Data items
----------

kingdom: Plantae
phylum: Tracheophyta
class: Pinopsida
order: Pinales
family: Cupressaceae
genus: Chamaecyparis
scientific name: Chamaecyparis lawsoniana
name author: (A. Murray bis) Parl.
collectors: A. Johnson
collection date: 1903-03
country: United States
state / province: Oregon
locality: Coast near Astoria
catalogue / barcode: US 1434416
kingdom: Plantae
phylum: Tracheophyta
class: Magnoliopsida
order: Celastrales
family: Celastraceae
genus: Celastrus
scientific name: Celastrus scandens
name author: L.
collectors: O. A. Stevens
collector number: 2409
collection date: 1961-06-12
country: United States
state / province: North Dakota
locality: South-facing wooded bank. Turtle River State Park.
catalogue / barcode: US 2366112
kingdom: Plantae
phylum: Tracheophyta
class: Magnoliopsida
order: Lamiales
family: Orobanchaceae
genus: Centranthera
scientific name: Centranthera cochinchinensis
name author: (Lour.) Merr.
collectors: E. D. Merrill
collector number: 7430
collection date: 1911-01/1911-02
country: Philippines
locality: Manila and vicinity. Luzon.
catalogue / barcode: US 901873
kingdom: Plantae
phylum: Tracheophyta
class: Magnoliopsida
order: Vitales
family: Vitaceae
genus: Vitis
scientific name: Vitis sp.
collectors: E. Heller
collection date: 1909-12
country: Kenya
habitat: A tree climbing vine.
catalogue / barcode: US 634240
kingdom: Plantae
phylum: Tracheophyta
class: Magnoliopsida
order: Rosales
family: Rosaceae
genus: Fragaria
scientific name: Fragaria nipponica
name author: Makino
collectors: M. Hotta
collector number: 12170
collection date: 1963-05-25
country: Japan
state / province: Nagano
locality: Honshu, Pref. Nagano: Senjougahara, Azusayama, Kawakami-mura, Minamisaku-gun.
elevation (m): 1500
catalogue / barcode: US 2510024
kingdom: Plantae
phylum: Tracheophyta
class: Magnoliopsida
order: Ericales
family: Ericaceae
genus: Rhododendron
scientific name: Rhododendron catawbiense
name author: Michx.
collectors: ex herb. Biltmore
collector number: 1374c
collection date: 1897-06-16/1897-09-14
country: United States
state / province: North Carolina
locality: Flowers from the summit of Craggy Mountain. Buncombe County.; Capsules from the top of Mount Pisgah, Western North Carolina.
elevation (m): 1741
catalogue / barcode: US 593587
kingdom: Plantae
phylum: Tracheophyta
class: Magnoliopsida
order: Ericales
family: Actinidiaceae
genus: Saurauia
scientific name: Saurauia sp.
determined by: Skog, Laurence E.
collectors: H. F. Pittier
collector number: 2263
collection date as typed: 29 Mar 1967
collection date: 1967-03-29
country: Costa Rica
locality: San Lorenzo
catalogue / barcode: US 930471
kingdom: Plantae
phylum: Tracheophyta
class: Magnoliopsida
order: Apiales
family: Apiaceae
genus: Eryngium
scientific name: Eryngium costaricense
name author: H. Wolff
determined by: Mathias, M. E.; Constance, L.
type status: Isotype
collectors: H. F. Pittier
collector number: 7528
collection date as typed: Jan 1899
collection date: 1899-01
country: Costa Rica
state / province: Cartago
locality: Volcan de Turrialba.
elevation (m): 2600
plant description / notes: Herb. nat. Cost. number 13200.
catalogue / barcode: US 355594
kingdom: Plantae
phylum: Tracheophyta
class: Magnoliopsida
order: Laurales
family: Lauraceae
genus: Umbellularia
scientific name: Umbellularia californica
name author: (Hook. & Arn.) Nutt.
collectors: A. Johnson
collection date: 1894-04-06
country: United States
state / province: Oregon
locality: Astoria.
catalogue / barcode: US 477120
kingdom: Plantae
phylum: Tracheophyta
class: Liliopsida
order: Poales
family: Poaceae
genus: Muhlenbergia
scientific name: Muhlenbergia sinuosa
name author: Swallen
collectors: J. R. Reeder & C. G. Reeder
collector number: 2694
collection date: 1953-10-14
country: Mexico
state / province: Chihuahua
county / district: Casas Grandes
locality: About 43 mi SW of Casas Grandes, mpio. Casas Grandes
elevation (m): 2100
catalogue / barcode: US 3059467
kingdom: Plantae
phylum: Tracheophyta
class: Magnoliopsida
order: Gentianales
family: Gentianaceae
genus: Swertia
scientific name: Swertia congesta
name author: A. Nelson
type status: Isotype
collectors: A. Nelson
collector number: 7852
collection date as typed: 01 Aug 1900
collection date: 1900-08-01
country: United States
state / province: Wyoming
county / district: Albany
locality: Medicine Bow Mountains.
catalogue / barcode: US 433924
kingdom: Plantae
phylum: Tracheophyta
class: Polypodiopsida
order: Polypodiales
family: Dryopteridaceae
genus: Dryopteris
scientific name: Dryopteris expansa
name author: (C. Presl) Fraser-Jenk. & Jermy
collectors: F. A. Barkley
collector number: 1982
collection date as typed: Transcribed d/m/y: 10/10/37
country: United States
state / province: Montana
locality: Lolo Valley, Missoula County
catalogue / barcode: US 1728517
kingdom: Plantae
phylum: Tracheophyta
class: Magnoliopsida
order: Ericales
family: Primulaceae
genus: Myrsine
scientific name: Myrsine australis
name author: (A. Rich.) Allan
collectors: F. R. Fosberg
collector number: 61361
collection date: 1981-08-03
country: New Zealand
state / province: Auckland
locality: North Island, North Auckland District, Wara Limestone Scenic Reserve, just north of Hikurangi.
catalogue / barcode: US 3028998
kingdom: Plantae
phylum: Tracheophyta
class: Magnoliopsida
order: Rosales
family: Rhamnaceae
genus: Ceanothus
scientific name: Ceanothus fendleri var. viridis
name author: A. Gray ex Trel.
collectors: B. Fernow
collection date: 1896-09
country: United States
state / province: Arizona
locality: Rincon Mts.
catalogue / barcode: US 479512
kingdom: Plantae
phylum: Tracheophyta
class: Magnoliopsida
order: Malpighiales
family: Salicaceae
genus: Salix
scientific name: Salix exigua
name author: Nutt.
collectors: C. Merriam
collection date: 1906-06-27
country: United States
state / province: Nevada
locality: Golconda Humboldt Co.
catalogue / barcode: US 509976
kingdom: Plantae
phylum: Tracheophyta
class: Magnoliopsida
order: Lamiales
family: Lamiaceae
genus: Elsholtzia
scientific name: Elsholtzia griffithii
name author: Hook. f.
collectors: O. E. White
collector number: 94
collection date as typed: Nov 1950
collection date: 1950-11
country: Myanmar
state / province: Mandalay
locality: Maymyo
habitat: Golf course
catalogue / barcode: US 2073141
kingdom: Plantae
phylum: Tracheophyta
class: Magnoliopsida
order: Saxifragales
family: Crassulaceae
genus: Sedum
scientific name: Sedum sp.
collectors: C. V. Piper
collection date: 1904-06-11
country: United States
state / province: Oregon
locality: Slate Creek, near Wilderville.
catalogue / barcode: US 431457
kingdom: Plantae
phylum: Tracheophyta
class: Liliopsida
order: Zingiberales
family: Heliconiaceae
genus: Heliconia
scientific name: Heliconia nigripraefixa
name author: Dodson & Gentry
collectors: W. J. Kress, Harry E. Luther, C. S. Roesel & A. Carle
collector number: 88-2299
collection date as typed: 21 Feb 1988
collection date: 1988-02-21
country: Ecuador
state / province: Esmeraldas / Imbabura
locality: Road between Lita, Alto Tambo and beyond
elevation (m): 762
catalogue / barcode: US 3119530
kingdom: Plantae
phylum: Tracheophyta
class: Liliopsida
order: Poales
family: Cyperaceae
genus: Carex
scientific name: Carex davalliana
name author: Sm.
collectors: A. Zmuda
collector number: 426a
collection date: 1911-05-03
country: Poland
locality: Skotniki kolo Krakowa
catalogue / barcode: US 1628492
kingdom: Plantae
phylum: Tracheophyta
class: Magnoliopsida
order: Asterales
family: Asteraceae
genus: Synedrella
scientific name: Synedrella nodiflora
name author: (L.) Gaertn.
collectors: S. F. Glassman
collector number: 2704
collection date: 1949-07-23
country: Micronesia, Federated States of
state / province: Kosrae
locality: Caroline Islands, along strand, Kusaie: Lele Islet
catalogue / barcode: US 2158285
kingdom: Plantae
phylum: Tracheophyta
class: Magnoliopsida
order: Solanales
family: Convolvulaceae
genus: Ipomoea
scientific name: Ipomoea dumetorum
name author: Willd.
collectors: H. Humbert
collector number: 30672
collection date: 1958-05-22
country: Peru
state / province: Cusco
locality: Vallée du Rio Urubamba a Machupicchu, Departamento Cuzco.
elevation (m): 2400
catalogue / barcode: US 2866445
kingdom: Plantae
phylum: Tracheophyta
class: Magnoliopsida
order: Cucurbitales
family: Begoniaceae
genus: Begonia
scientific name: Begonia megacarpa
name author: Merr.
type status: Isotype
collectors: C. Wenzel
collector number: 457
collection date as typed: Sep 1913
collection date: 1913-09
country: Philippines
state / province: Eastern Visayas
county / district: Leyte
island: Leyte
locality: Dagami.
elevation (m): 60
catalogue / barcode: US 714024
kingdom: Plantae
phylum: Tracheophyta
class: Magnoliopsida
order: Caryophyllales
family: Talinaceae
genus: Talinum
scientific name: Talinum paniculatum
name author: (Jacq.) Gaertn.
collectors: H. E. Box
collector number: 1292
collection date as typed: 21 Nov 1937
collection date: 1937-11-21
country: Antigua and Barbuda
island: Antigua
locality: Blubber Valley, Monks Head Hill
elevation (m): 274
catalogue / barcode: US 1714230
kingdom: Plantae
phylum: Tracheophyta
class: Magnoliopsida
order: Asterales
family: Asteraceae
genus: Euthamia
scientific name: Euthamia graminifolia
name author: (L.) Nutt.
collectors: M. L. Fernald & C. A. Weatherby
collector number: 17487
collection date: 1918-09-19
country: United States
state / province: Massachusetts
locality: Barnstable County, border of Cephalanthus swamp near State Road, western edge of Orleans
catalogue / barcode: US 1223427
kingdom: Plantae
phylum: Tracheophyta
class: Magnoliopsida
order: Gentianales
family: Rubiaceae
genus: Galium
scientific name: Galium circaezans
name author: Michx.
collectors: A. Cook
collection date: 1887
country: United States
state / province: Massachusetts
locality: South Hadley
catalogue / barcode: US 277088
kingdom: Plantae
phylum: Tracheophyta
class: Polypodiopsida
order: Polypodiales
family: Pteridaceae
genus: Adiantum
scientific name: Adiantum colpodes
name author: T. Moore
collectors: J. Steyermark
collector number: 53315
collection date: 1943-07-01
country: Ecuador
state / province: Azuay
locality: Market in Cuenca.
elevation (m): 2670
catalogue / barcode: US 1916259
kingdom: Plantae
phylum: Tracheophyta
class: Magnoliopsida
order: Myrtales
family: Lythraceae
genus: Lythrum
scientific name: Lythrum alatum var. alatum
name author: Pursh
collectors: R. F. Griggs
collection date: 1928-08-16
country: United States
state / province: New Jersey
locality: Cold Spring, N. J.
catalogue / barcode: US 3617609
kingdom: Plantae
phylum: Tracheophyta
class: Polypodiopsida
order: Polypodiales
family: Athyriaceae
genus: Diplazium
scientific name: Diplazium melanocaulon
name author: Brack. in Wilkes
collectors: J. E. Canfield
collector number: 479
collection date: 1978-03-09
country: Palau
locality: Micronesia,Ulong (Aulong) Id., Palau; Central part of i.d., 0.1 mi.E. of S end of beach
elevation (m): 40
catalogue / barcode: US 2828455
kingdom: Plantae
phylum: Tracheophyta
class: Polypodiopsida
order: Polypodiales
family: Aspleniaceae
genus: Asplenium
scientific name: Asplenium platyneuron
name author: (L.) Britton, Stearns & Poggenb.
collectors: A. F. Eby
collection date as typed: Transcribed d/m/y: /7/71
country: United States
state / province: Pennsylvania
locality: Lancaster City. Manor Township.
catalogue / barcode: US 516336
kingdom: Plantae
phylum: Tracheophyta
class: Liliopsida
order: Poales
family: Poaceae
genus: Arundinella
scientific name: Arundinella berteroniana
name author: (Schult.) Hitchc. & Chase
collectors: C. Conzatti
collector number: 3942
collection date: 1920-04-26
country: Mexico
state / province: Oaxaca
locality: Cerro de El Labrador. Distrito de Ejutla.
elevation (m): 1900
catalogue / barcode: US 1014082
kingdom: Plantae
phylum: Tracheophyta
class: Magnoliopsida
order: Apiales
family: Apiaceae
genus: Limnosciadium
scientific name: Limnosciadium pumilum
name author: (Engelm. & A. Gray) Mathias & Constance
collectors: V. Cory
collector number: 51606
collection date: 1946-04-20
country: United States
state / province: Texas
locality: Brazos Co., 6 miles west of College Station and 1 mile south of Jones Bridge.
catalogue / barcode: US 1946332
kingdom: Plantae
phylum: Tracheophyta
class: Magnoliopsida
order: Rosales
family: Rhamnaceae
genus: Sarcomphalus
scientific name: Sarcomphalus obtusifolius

----------

• [WHAT THE EXERCISE ASKS]:
Please repeat the listing from its first line up to and including the line with "genus: Centranthera".

• [WRITTEN REPLY]:
kingdom: Plantae
phylum: Tracheophyta
class: Pinopsida
order: Pinales
family: Cupressaceae
genus: Chamaecyparis
scientific name: Chamaecyparis lawsoniana
name author: (A. Murray bis) Parl.
collectors: A. Johnson
collection date: 1903-03
country: United States
state / province: Oregon
locality: Coast near Astoria
catalogue / barcode: US 1434416
kingdom: Plantae
phylum: Tracheophyta
class: Magnoliopsida
order: Celastrales
family: Celastraceae
genus: Celastrus
scientific name: Celastrus scandens
name author: L.
collectors: O. A. Stevens
collector number: 2409
collection date: 1961-06-12
country: United States
state / province: North Dakota
locality: South-facing wooded bank. Turtle River State Park.
catalogue / barcode: US 2366112
kingdom: Plantae
phylum: Tracheophyta
class: Magnoliopsida
order: Lamiales
family: Orobanchaceae
genus: Centranthera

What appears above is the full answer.